The maintenance worker was allowed to re-enter the tent and continue replacement of the sleeves. Soon after resuming work, a second airborne monitor alarm was received and the worker was again evacuated from the tent. The airborne monitor indicated an airborne radiation level of three DAC. A surface contamination survey of the tent indicated contamination levels up to 40 milliRad per 100 cm2. The maintenance worker was monitored for contamination and sent for a whole body count. Based on the results of the whole body count, the individual was assigned a Committed Effective Dose Equivalent of 27 milliRem.
Analysis.
The failure to conduct adequate surveys and evaluate the radiological hazards during the work activity resulted in the internal contamination of one individual, constituted a performance deficiency. The finding is more than minor because it is associated with the occupational radiation safety attribute of program and process and affected the cornerstone objective because it involves unplanned and unintended dose to a worker. Using the Occupational Radiation Safety Significance Determination Process, the inspectors determined that the finding was of very low safety significance because:
- (1) it was not an ALARA finding,
- (2) there was no overexposure,
- (3) there was no substantial potential for an overexposure because the licensee cleared personnel of the area when the air monitor alarmed, and
- (4) the ability to assess dose was not compromised. In addition, this finding has a crosscutting aspect in the area of human performance associated with work control because the licensee failed to appropriately coordinate work activities by incorporating actions to keep personnel apprised of conditions at the job site which impacted radiological safety (H3.b).
Enforcement.
Title 10 CFR 20.1501(a) states that each licensee shall make, or cause to be made, surveys that:
- (1) may be necessary for the licensee to comply with the regulations in this part; and
- (2) are reasonable under the circumstances to evaluate the magnitude and extent of radiation levels, concentrations or quantities of radioactive material, and the potential radiological hazards. Title 10 CFR 20.1003 defines survey as an evaluation of the radiological conditions and potential hazards incident to the production, use, transfer, release, disposal, or presence of radioactive material or other sources of radiation. Under the circumstances, a survey of the tent area was necessary to verify compliance with 10 CFR 20.1201, "Occupational Dose Limits for Adults," and 10 CFR 20.1902(d), "Posting of Airborne Radioactivity Areas." However, the licensee failed to conduct adequate airborne and contamination surveys inside the tent to evaluate changes in radiological conditions. Because the failure to evaluate changing radiological conditions during maintenance of the proximity tree was of very low safety significance and was documented in the licensees corrective action program as SMF-2006-003877, this finding is being treated as a NCV consistent with Section VI.A of the NRC Enforcement Policy: NCV 05000445;446/2007003-02; Failure to evaluate radiological hazards.

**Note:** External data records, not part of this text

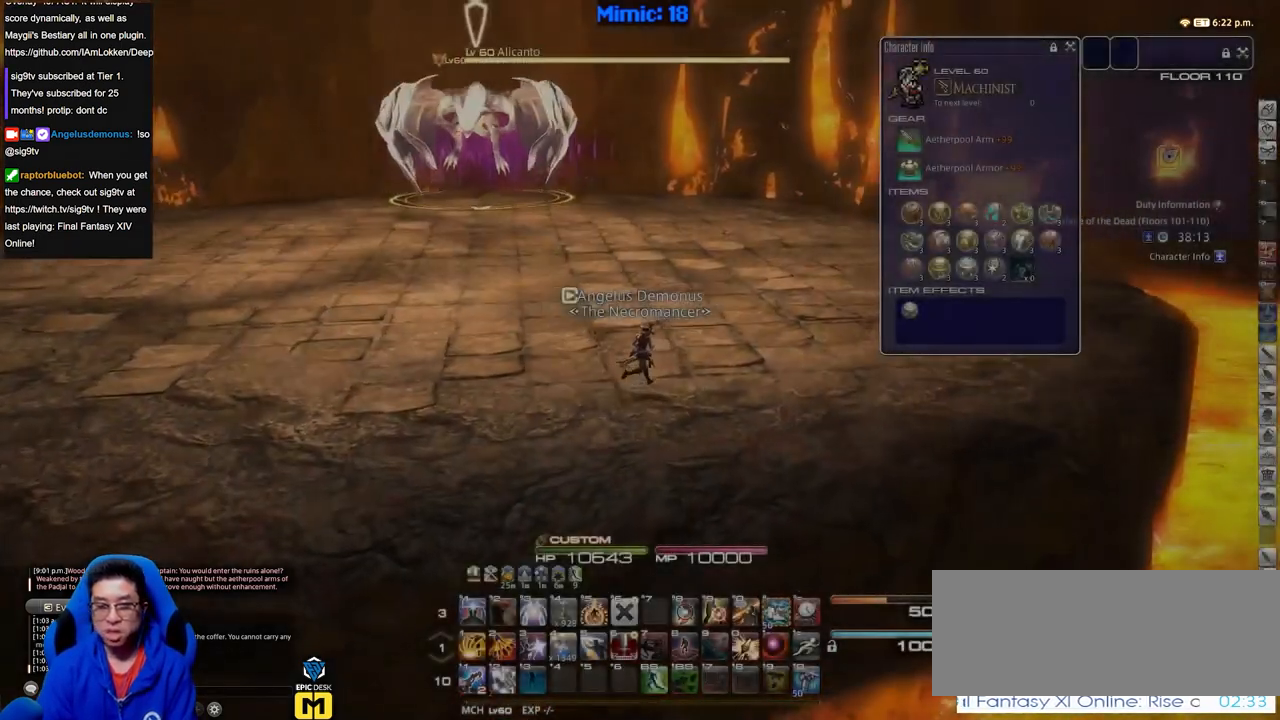
{"keys": ["w"], "events": [[217, "d", "up"]]}
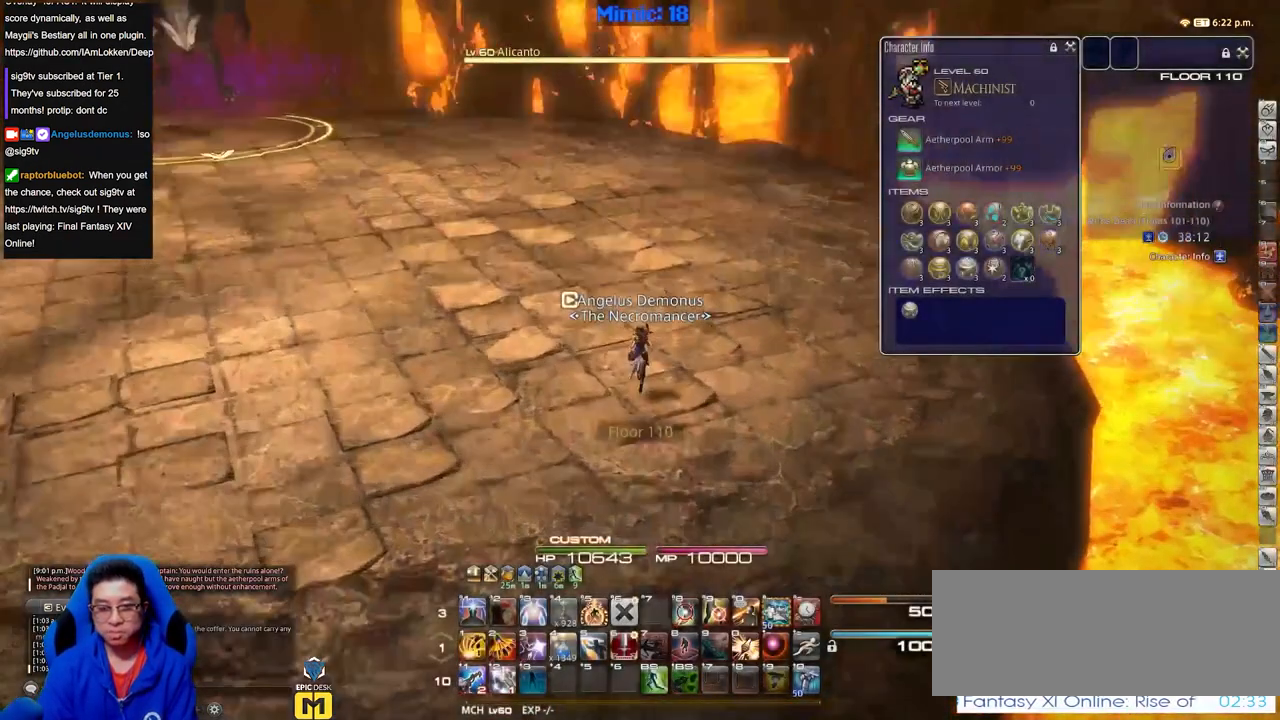
{"keys": ["w"], "events": [[184, "space", "down"], [334, "space", "up"]]}
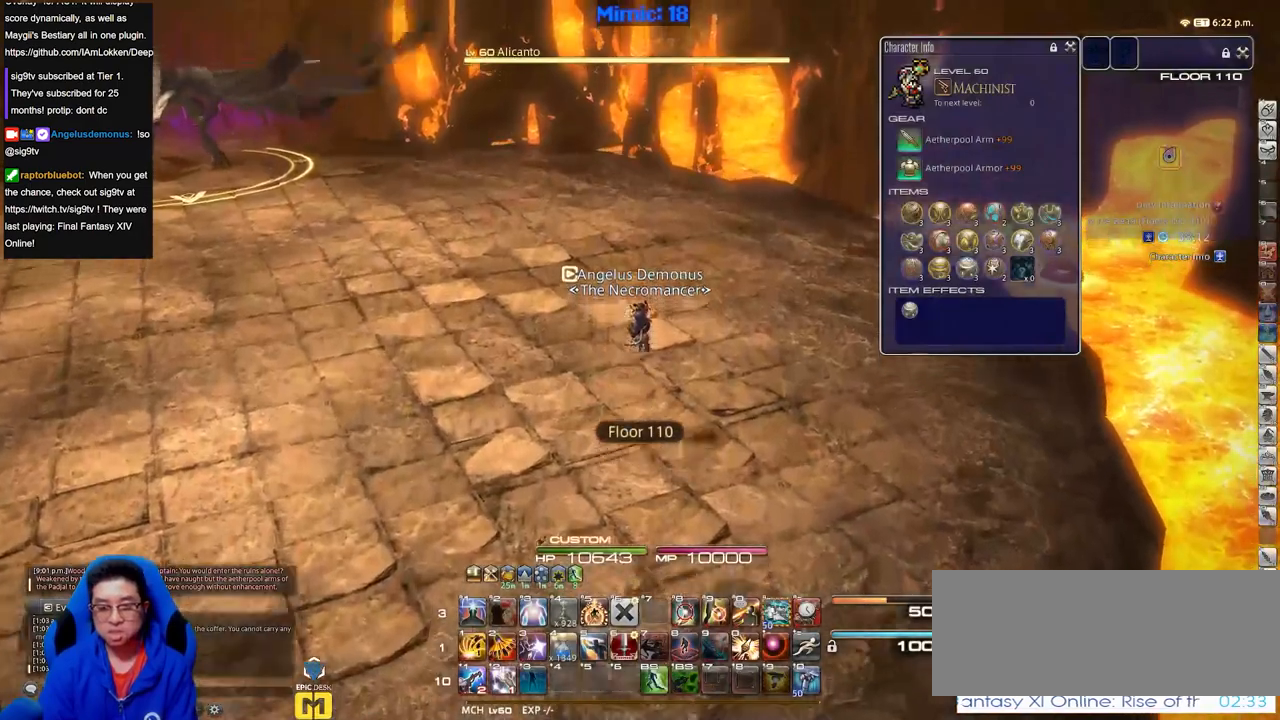
{"keys": ["space", "w"], "events": [[484, "space", "down"]]}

2OS2 ALARA Planning and Controls (71121.02)
a. Inspection Scope
The inspectors assessed licensee performance with respect to maintaining individual and collective radiation exposures ALARA. The inspectors used the requirements in 10 CFR Part 20 and the licensees procedures required by Technical Specifications as criteria for determining compliance. The inspectors interviewed licensee personnel and reviewed:
- Current 3-year rolling average collective exposure
- Outage (1RF12) work activities and associated work activity exposure estimates which were likely to result in the highest personnel collective exposures
- Site specific trends in collective exposures, plant historical data, and source-term measurements
- Site specific ALARA procedures
- Five work activities of highest exposure significance completed during the last outage (2RF09)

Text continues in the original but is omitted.